* **Data extracts**
>>>>

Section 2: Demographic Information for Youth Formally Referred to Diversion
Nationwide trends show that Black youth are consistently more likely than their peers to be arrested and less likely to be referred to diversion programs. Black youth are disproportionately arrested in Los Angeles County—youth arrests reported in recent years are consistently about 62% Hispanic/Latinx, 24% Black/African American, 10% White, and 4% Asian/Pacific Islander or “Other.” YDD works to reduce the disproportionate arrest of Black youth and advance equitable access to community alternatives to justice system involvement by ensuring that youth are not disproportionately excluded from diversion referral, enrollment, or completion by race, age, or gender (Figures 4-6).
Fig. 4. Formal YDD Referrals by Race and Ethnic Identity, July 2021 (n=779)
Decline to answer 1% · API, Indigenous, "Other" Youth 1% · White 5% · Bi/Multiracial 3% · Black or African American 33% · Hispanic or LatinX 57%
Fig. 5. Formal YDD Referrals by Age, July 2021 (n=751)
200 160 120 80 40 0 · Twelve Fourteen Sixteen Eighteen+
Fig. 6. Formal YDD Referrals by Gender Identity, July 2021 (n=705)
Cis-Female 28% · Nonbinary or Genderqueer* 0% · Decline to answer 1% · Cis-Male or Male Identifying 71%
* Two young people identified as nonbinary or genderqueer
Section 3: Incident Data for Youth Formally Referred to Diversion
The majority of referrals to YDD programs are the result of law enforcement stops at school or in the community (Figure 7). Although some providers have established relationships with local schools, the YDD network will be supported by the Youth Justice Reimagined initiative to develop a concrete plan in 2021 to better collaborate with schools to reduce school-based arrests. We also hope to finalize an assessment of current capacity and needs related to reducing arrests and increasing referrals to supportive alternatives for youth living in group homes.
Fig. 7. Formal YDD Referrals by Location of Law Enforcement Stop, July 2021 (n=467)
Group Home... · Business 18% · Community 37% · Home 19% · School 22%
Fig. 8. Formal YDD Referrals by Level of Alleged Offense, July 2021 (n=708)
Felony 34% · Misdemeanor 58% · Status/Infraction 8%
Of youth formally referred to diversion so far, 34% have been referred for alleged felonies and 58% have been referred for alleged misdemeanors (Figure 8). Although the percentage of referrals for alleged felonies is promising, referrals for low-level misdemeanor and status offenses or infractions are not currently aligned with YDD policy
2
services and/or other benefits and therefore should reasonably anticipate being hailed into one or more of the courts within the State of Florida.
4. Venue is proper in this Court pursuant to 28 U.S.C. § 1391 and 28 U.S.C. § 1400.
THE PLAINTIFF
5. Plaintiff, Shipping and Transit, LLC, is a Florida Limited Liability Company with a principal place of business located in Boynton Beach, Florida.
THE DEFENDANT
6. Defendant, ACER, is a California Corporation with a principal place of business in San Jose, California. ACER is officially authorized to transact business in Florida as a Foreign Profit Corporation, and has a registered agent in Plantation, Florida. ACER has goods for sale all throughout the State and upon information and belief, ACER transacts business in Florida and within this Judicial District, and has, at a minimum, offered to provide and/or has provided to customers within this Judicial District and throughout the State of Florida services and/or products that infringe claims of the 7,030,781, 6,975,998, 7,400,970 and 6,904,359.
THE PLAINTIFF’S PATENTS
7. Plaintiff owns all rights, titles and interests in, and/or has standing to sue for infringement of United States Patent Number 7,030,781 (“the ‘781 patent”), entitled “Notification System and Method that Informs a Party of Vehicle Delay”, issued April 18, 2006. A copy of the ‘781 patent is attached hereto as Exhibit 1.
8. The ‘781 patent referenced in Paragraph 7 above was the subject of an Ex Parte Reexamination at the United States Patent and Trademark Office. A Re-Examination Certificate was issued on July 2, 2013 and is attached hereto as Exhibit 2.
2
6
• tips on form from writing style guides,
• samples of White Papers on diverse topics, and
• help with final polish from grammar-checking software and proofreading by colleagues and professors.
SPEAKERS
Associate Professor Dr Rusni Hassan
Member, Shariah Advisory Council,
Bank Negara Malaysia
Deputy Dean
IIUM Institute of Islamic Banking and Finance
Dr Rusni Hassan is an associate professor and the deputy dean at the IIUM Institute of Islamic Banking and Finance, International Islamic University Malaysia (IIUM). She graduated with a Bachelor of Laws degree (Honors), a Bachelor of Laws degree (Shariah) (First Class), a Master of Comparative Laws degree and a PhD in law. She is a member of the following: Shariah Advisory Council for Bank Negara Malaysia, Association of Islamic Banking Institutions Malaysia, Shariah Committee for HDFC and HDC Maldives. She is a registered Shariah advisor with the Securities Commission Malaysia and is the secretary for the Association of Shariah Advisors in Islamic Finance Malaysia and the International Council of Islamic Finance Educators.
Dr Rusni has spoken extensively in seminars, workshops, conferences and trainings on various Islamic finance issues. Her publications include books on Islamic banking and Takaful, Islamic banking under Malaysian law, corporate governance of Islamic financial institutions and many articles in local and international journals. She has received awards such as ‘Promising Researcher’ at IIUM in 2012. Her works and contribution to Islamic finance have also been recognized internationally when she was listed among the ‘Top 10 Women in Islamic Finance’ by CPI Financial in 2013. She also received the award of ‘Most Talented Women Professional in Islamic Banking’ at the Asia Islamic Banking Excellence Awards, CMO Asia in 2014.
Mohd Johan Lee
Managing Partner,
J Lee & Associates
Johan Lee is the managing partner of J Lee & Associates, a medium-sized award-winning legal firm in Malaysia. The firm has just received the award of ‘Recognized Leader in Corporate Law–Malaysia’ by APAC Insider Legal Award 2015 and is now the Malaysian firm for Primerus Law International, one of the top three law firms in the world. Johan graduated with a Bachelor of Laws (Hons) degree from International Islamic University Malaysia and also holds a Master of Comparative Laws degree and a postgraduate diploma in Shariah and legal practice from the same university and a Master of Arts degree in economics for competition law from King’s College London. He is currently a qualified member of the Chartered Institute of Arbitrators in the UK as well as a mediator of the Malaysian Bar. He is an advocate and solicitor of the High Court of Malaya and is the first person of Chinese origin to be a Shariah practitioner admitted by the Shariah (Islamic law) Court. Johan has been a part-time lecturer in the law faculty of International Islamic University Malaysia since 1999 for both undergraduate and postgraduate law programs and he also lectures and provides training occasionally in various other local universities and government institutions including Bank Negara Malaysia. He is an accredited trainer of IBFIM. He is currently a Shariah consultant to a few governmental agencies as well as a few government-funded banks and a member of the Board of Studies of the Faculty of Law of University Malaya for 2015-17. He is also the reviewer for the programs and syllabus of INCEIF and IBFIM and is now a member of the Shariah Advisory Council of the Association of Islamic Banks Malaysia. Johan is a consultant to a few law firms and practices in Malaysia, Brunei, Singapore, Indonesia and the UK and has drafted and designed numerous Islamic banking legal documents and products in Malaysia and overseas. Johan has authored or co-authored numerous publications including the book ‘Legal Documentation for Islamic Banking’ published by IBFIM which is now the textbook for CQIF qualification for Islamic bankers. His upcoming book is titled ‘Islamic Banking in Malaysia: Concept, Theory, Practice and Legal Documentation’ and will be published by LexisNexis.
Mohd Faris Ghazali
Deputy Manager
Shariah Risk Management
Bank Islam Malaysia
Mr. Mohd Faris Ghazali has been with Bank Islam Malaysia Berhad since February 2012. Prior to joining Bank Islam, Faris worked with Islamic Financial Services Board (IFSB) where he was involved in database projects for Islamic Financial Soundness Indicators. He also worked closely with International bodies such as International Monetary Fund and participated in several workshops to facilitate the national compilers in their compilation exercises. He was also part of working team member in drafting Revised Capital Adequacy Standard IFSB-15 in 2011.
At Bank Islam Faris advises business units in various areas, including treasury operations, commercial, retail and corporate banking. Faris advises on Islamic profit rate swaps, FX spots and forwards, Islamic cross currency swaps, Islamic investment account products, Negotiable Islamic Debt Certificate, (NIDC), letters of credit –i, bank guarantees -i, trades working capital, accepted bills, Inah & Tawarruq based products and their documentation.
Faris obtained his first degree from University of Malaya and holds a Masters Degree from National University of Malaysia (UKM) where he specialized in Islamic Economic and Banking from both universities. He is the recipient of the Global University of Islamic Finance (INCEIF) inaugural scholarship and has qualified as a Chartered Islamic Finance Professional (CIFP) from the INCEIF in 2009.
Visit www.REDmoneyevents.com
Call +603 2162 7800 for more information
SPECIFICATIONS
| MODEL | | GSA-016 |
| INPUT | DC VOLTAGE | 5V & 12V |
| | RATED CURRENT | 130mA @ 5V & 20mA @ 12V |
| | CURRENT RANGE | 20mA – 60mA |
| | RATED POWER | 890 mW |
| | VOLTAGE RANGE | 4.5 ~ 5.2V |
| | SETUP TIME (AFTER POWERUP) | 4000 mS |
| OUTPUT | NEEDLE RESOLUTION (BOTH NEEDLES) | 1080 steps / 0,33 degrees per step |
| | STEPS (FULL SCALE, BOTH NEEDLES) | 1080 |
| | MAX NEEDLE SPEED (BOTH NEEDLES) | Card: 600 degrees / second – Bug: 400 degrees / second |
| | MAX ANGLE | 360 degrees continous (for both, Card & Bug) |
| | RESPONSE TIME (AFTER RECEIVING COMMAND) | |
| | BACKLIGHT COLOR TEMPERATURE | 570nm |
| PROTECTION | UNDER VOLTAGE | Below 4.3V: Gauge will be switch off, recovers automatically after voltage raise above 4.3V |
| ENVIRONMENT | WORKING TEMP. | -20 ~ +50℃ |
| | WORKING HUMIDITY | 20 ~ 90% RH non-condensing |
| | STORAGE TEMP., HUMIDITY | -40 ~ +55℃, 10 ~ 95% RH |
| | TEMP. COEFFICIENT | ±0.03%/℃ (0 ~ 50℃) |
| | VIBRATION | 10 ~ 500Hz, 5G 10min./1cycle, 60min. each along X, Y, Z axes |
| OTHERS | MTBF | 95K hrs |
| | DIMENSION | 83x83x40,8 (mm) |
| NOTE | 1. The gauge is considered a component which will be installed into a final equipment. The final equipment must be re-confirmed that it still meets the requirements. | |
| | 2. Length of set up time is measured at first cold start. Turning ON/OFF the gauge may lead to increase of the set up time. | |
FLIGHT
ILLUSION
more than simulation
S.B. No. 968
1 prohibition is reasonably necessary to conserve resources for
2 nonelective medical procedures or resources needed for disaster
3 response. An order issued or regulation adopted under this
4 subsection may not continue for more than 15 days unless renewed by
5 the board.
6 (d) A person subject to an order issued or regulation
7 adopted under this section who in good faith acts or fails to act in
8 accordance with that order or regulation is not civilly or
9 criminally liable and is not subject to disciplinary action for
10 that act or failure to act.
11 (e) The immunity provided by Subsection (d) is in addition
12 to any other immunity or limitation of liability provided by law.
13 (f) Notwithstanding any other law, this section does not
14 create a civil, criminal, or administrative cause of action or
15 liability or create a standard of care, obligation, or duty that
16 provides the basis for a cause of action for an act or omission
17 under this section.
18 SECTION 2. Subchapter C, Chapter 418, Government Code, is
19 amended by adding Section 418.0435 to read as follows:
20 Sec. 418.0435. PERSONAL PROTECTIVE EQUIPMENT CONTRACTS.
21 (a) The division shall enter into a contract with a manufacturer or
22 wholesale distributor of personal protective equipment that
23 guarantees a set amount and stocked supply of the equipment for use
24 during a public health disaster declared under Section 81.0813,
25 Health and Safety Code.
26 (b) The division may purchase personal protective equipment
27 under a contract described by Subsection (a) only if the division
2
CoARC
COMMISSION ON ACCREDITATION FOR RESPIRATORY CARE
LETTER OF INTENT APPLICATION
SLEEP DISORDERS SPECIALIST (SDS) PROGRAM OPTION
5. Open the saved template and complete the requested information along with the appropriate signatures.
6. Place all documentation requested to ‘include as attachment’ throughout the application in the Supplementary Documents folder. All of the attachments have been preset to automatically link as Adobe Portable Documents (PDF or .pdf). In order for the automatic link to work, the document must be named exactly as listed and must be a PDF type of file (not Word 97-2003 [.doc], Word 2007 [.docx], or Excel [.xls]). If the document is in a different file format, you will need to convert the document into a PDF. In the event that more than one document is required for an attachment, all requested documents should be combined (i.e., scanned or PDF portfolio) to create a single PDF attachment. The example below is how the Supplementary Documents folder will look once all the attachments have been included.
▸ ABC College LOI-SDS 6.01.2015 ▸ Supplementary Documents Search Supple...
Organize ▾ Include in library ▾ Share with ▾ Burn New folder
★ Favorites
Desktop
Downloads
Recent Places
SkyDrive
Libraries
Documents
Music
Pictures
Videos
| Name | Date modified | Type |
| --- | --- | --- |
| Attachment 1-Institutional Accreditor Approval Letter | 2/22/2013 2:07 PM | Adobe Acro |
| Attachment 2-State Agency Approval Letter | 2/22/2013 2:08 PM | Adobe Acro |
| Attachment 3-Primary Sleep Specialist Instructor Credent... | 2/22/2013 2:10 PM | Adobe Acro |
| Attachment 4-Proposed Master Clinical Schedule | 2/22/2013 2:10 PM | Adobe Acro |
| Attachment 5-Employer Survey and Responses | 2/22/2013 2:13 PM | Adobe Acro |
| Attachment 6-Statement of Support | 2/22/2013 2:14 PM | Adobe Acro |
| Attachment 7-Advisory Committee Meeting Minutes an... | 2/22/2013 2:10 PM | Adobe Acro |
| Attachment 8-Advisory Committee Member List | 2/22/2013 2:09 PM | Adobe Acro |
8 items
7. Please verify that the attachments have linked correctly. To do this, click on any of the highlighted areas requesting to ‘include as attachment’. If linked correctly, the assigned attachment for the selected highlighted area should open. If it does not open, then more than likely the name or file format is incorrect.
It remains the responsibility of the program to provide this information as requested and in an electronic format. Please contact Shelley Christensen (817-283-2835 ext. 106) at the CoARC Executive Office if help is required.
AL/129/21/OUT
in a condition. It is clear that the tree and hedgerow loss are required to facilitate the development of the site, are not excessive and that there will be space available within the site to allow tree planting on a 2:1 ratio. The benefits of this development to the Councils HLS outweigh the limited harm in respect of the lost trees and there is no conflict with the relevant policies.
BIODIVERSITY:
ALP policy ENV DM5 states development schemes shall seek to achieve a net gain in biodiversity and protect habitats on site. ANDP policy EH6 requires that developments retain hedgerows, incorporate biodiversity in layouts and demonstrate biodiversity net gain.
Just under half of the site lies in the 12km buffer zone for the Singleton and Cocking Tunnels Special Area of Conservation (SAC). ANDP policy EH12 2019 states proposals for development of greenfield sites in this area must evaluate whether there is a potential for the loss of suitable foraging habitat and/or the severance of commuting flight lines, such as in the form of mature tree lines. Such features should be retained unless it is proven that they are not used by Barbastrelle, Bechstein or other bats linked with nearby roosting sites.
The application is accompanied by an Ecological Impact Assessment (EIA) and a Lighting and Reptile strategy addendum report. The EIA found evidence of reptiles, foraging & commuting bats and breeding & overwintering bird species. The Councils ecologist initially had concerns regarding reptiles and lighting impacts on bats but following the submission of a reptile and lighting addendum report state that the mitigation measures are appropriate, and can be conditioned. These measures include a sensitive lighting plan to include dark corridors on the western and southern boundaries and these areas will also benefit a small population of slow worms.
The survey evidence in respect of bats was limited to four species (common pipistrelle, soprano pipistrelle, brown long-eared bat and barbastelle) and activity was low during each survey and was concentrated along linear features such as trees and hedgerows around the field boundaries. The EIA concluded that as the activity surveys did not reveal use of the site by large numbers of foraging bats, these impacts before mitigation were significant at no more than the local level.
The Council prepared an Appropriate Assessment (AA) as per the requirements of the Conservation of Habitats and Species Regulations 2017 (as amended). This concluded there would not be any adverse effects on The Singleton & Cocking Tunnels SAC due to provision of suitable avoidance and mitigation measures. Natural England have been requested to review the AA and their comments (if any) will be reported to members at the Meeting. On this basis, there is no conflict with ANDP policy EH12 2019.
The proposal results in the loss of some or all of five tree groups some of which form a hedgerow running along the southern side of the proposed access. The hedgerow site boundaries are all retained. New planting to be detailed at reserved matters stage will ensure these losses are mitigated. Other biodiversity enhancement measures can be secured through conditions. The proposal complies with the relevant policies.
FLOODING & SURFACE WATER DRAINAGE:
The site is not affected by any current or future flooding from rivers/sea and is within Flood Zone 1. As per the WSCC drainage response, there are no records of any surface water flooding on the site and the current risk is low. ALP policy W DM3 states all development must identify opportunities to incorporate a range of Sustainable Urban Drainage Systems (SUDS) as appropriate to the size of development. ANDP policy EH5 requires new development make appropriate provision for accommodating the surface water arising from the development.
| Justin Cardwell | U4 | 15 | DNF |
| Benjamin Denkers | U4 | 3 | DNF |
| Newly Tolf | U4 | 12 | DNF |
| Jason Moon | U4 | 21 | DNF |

<<<<

* **Task directions**
Every line from the line containing "27 under a contract" through the line containing "5. Open the" in the records above must be retyped exactly. Leave out the rest.

* **Solution to this problem**
27 under a contract described by Subsection (a) only if the division
2
CoARC
COMMISSION ON ACCREDITATION FOR RESPIRATORY CARE
LETTER OF INTENT APPLICATION
SLEEP DISORDERS SPECIALIST (SDS) PROGRAM OPTION
5. Open the saved template and complete the requested information along with the appropriate signatures.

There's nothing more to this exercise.